• CHALLENGE:
Copy the lines below without any change, from the line with "collectors: A. Molina" up to and including the line with "scientific name: Symphyotrichum lateriflorum".

• RECORDS FOR THIS TASK:
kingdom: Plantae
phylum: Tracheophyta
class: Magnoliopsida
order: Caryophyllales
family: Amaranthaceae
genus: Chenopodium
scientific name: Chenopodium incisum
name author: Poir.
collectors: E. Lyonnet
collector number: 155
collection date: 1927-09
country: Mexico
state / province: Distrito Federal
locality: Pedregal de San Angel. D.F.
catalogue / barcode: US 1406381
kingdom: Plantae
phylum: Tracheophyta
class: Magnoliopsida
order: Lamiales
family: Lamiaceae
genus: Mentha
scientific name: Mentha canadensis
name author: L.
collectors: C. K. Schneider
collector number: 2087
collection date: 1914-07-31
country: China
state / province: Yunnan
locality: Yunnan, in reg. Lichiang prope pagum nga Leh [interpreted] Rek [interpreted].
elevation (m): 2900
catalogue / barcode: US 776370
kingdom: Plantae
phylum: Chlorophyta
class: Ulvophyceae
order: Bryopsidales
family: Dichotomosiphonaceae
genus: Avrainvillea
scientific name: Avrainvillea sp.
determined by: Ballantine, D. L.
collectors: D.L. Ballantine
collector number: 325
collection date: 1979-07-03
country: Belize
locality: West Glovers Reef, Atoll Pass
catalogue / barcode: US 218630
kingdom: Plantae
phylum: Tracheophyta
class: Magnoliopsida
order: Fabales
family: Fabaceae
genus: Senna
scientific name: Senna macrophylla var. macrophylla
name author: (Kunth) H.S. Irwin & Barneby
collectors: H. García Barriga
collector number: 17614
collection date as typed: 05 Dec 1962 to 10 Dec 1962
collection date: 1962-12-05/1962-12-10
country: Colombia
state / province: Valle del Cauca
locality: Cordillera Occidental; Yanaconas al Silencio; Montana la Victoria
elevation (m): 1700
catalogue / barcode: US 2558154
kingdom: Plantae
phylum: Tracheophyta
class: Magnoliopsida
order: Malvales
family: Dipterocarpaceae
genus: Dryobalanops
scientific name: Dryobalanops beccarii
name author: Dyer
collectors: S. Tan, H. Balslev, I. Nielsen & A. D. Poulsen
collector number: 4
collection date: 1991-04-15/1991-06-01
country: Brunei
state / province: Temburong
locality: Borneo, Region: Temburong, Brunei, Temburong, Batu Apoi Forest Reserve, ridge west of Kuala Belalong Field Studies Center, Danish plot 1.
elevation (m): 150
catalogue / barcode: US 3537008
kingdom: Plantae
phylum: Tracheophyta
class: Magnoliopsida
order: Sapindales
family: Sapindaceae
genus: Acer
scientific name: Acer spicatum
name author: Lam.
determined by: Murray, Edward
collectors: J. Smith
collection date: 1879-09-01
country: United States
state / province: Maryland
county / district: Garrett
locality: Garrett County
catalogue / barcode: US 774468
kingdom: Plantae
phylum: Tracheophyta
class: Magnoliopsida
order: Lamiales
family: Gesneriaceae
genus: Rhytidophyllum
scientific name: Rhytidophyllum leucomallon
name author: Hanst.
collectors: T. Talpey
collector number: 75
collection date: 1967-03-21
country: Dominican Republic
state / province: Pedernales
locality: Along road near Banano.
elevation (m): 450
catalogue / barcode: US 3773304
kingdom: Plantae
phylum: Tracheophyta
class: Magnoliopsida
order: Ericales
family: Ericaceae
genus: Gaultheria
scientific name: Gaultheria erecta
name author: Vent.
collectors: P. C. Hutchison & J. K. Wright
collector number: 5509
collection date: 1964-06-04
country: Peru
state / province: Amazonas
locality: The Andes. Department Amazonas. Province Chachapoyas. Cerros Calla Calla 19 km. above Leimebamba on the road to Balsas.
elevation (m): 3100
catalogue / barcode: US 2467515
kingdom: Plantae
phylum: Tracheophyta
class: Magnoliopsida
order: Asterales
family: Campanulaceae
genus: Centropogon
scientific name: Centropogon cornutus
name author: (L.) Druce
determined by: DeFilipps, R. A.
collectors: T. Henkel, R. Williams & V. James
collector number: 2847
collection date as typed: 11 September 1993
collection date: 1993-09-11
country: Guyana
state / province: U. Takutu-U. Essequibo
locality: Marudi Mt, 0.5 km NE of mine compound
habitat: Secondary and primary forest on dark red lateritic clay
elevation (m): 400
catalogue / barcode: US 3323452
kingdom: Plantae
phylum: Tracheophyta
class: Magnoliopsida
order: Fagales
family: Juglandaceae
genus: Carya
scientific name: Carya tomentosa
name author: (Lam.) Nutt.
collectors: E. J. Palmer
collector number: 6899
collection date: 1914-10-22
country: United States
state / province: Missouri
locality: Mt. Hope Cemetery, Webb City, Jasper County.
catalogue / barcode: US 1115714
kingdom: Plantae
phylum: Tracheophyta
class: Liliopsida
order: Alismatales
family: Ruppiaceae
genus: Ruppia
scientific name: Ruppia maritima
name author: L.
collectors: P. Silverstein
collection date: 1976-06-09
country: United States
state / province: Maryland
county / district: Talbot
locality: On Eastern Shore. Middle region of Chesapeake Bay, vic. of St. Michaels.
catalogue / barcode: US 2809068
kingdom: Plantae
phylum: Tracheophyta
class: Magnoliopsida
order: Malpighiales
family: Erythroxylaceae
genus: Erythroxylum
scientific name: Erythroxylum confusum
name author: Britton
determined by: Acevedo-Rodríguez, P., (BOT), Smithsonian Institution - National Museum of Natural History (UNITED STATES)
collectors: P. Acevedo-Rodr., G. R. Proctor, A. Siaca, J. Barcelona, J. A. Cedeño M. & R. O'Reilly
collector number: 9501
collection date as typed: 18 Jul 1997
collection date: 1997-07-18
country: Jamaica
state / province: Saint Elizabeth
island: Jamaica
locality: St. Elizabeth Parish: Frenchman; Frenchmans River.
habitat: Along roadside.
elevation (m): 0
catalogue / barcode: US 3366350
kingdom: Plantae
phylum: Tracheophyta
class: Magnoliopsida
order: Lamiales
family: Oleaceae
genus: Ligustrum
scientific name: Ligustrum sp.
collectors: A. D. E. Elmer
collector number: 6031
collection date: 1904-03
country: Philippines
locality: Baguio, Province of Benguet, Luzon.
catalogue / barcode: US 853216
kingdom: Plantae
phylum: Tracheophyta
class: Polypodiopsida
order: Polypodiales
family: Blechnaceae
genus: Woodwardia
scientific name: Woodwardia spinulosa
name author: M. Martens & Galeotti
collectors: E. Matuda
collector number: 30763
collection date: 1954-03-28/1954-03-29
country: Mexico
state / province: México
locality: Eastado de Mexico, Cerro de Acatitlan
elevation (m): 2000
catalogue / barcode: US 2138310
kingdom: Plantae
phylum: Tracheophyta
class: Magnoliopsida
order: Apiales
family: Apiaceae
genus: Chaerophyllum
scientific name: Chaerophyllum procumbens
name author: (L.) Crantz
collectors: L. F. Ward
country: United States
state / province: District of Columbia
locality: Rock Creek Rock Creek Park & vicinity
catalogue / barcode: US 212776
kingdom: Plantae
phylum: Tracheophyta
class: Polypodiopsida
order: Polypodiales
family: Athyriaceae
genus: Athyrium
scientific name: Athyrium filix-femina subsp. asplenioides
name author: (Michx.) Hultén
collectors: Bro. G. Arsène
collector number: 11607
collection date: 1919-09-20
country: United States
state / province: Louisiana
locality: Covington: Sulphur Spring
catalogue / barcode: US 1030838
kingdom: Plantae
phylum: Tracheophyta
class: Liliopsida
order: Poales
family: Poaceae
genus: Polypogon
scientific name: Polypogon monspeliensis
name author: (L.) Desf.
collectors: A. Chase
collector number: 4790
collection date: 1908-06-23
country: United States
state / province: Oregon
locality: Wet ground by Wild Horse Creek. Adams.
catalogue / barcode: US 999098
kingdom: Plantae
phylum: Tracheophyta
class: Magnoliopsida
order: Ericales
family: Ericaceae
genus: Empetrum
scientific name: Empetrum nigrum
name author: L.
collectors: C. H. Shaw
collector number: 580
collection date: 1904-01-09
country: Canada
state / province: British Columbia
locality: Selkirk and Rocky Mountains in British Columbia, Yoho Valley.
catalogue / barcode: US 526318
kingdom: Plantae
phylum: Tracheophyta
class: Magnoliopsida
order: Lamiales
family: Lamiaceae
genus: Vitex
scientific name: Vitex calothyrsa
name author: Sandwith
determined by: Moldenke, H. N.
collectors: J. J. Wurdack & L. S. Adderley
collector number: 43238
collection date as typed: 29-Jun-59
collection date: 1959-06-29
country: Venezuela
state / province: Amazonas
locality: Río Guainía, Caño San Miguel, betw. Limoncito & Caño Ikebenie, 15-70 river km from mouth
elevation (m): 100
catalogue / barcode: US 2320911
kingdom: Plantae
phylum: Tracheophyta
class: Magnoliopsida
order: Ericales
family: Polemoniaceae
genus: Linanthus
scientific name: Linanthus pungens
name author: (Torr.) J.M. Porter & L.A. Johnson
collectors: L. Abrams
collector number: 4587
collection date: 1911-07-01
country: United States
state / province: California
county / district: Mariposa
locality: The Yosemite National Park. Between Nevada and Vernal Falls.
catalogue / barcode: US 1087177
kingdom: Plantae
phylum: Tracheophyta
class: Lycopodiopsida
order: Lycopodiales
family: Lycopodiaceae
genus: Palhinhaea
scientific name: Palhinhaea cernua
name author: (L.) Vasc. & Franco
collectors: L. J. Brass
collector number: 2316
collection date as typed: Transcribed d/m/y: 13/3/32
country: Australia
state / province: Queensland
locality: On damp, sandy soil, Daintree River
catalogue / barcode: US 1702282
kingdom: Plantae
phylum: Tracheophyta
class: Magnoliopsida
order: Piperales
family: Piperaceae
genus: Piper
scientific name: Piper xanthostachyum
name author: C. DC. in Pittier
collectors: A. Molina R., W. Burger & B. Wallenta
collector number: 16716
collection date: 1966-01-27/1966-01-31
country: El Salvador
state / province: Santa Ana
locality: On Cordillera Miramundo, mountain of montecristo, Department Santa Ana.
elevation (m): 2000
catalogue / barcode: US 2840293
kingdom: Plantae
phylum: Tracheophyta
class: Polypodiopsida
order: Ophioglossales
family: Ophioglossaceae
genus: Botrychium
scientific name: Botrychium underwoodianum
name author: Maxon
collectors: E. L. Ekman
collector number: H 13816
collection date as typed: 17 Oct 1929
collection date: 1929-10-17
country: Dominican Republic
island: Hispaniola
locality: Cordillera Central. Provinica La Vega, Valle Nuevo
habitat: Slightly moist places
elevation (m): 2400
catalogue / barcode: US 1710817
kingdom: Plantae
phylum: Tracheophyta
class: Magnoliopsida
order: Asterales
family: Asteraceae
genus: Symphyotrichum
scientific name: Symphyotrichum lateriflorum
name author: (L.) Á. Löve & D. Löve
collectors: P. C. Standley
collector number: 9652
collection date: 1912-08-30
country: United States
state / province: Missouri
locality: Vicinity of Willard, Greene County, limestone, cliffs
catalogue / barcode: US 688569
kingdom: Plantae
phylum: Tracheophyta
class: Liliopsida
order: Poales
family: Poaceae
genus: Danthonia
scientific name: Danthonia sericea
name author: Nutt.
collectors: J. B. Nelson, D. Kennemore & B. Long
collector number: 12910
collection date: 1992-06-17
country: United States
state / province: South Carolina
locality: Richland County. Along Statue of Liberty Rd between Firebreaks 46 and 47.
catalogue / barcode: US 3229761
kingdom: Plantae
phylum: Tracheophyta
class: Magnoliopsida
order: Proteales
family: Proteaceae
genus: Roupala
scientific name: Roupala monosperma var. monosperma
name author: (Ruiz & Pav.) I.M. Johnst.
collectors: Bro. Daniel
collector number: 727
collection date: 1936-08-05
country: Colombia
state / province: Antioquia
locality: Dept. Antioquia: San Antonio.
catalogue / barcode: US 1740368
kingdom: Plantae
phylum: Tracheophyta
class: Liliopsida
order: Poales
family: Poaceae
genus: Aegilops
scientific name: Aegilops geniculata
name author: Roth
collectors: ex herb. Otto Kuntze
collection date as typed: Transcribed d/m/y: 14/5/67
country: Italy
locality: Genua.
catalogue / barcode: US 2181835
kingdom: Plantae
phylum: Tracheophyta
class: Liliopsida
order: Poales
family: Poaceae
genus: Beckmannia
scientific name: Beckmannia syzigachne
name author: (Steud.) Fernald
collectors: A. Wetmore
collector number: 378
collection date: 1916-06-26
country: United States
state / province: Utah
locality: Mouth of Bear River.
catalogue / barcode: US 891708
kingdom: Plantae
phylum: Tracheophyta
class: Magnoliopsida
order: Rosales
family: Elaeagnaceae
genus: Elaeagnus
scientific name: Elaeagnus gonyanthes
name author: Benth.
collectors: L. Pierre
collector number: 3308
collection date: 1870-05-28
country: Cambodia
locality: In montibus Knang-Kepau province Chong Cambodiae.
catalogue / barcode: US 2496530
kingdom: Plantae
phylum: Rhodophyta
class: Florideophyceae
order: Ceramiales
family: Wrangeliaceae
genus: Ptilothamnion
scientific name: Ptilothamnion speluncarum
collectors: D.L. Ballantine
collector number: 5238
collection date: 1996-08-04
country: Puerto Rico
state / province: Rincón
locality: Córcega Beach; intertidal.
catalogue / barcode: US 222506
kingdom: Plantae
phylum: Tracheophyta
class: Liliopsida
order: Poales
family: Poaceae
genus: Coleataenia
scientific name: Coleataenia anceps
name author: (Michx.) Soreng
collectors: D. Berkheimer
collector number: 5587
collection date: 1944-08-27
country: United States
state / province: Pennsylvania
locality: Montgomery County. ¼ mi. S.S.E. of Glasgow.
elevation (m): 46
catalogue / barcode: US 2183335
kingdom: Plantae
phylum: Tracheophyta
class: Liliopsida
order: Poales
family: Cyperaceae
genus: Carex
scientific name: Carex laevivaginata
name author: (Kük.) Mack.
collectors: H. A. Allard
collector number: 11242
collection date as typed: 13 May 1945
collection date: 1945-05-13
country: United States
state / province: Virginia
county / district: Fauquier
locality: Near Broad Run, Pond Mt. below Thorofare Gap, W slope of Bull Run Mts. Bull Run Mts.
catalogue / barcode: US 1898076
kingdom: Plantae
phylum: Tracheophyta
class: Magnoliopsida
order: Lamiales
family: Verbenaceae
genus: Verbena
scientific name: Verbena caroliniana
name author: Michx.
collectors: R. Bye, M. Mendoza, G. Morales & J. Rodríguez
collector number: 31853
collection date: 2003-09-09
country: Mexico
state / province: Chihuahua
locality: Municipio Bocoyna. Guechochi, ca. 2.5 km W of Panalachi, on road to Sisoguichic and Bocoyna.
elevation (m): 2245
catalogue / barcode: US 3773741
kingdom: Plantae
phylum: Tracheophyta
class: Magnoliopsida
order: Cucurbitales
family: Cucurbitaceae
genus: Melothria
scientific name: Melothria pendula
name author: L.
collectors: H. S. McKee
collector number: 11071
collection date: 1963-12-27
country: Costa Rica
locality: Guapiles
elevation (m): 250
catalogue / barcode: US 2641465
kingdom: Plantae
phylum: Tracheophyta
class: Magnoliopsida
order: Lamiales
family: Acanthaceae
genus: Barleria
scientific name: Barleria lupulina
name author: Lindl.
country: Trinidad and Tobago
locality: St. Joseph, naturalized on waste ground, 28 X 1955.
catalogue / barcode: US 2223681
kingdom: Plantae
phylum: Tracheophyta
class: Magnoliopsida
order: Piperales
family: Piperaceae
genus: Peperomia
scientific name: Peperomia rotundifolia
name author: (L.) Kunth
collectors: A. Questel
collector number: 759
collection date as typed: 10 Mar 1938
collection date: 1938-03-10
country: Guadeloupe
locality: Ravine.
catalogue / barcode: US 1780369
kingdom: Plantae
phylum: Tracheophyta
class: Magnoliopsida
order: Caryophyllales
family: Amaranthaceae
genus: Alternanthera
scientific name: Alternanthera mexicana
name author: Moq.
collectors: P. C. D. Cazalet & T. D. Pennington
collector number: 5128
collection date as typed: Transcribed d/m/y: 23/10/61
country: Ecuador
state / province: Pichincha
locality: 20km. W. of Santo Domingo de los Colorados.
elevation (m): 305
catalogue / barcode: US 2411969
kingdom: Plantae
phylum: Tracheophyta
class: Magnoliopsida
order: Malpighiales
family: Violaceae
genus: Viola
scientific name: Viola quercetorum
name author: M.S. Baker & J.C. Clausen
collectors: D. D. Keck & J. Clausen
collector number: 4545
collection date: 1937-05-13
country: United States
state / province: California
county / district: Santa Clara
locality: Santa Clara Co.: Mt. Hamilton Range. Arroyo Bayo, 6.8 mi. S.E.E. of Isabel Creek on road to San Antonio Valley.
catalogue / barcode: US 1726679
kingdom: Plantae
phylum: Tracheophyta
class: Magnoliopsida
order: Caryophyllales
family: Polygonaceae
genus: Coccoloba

• SOLVED PROBLEM:
collectors: A. Molina R., W. Burger & B. Wallenta
collector number: 16716
collection date: 1966-01-27/1966-01-31
country: El Salvador
state / province: Santa Ana
locality: On Cordillera Miramundo, mountain of montecristo, Department Santa Ana.
elevation (m): 2000
catalogue / barcode: US 2840293
kingdom: Plantae
phylum: Tracheophyta
class: Polypodiopsida
order: Ophioglossales
family: Ophioglossaceae
genus: Botrychium
scientific name: Botrychium underwoodianum
name author: Maxon
collectors: E. L. Ekman
collector number: H 13816
collection date as typed: 17 Oct 1929
collection date: 1929-10-17
country: Dominican Republic
island: Hispaniola
locality: Cordillera Central. Provinica La Vega, Valle Nuevo
habitat: Slightly moist places
elevation (m): 2400
catalogue / barcode: US 1710817
kingdom: Plantae
phylum: Tracheophyta
class: Magnoliopsida
order: Asterales
family: Asteraceae
genus: Symphyotrichum
scientific name: Symphyotrichum lateriflorum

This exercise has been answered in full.